If you dictate in Korean, this is the right choice. The download is negligible and the speed is unmatched.
For Russian: GigaAM v2 Russian
Best for: Russian-primary speakers.
Size: ~231 MB — Languages: Russian only
GigaAM v2 comes from SaluteSpeech, Sber's speech AI research team. It's commercially licensed and uses a NeMo transducer architecture trained specifically on Russian speech. It's the best locally-runnable Russian ASR model available.
If Russian is your primary dictation language, this model will significantly outperform Whisper Turbo on Russian content. 231 MB is compact for the coverage it provides.
For everything else: omniASR 300M
Best for: Any language not covered above.

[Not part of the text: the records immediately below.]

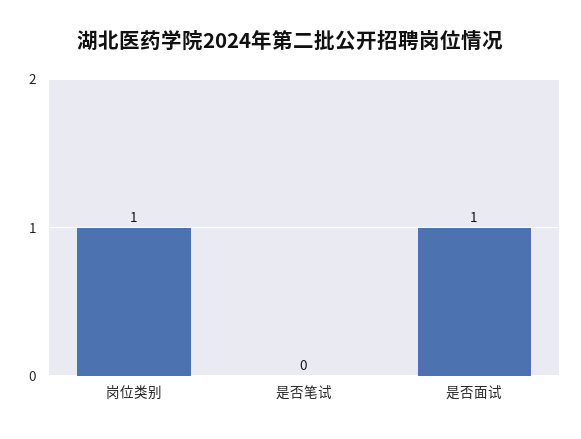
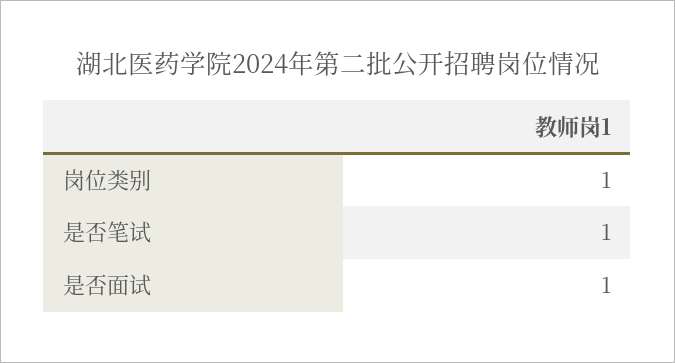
是否笔试: 0 -> 1

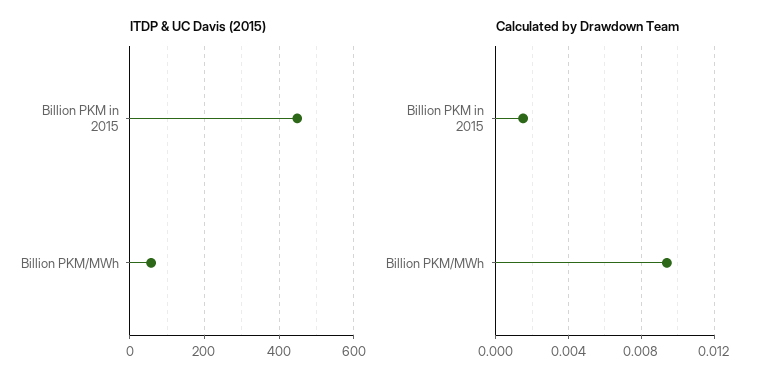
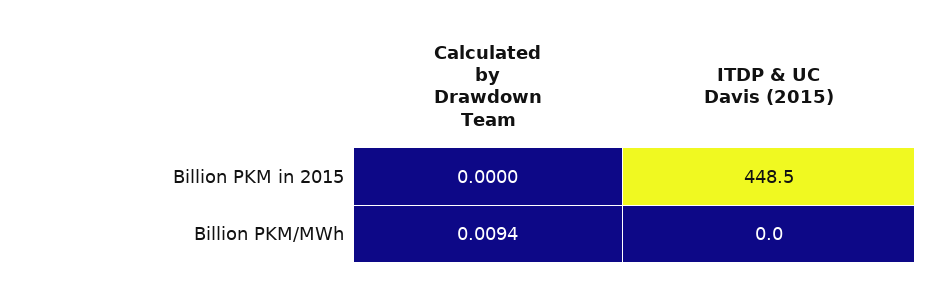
ITDP & UC Davis (2015), Billion PKM/MWh: 60 -> 0
Calculated by Drawdown Team, Billion PKM in 2015: 0.0015 -> 0

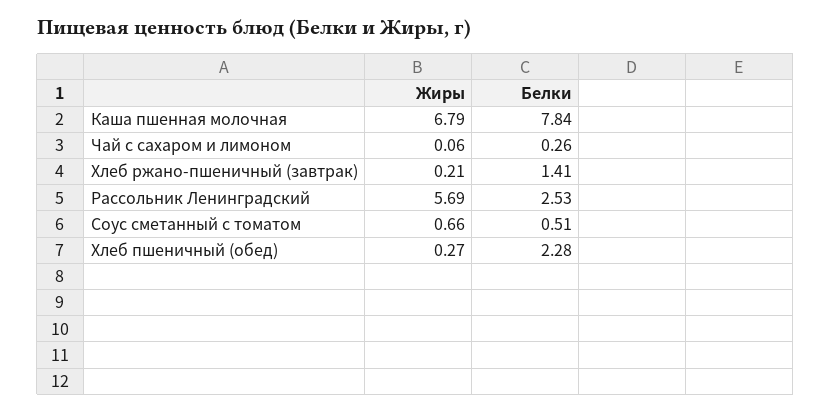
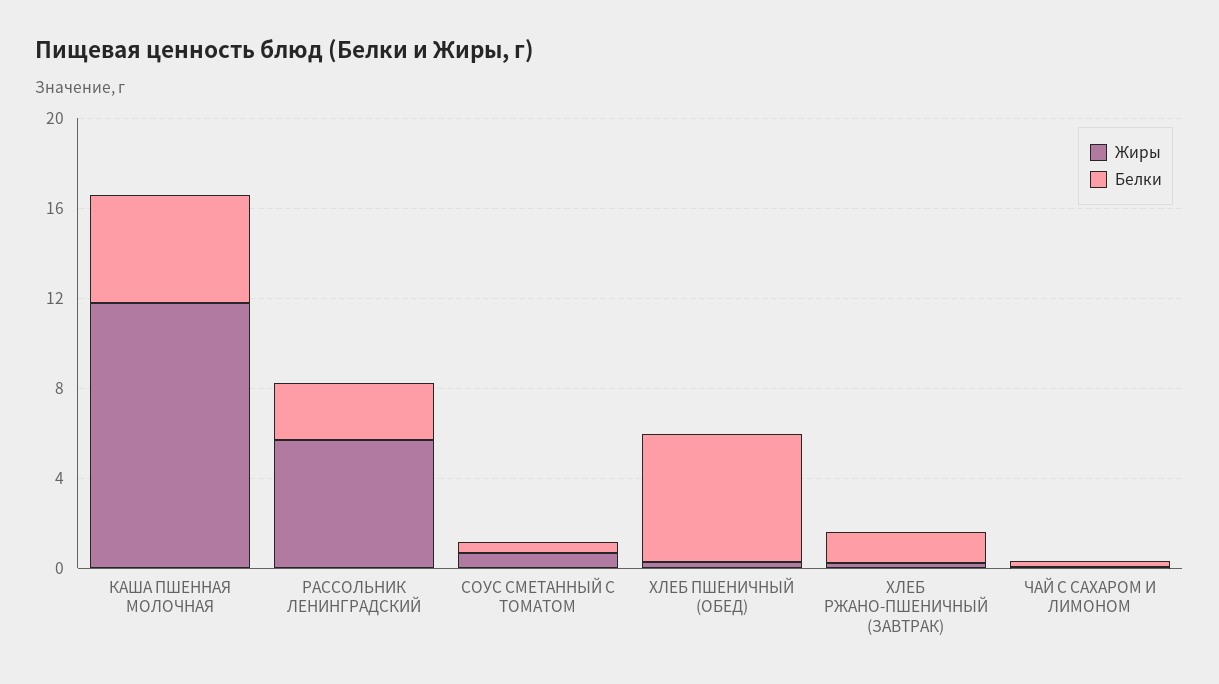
Жиры, Каша пшенная молочная: 6.79 -> 12
Белки, Каша пшенная молочная: 7.84 -> 5
Белки, Хлеб пшеничный (обед): 2.28 -> 6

Size: ~348 MB — Languages: 1,600+ languages
Meta's omniASR is a CTC model trained across over 1,600 languages. If you speak a language that isn't served by any of the dedicated models above and isn't in Whisper's 99-language set, omniASR is your option.
It covers many low-resource languages that no other local model does. Accuracy on well-represented languages is good; on lower-resource ones it varies, as it does with any model trained on limited data. But for languages with no other local option, it's a meaningful baseline.
Quick reference
| Model | Size | Best for |
|---|---|---|
| Parakeet TDT 0.6B v3 | 640 MB | English + 24 European languages. Start here. |
| Moonshine v2 Medium | 200 MB | English only. Lightweight alternative to Parakeet. |
| Whisper Large V3 Turbo | 1 GB | 99 languages. Use for languages not covered above. |
| Whisper Distil Large v3.5 | 1 GB | English only. Faster than Turbo, same accuracy. |
| SenseVoice Small | 226 MB | Chinese, Japanese, Korean, Cantonese, English. |
| FireRedASR Large | 1.7 GB | Mandarin-primary. Best Chinese accuracy. |
| Zipformer Japanese | 148 MB | Japanese-only. Trained on 35k hours. |
| Zipformer Korean | 68 MB | Korean-only. Smallest and fastest model. |
| GigaAM v2 Russian | 231 MB | Russian-only. Best Russian accuracy. |
| omniASR 300M | 348 MB | 1,600+ languages. Universal fallback. |
What Resonant uses
Resonant ships with Parakeet on Apple Silicon — chosen for its accuracy on English and 24 European languages, low latency, and Neural Engine fit. The other models in this guide are useful context if you're evaluating local STT broadly, or running your own pipeline.
All transcription in Resonant runs on your Mac. No account required. No audio sent anywhere.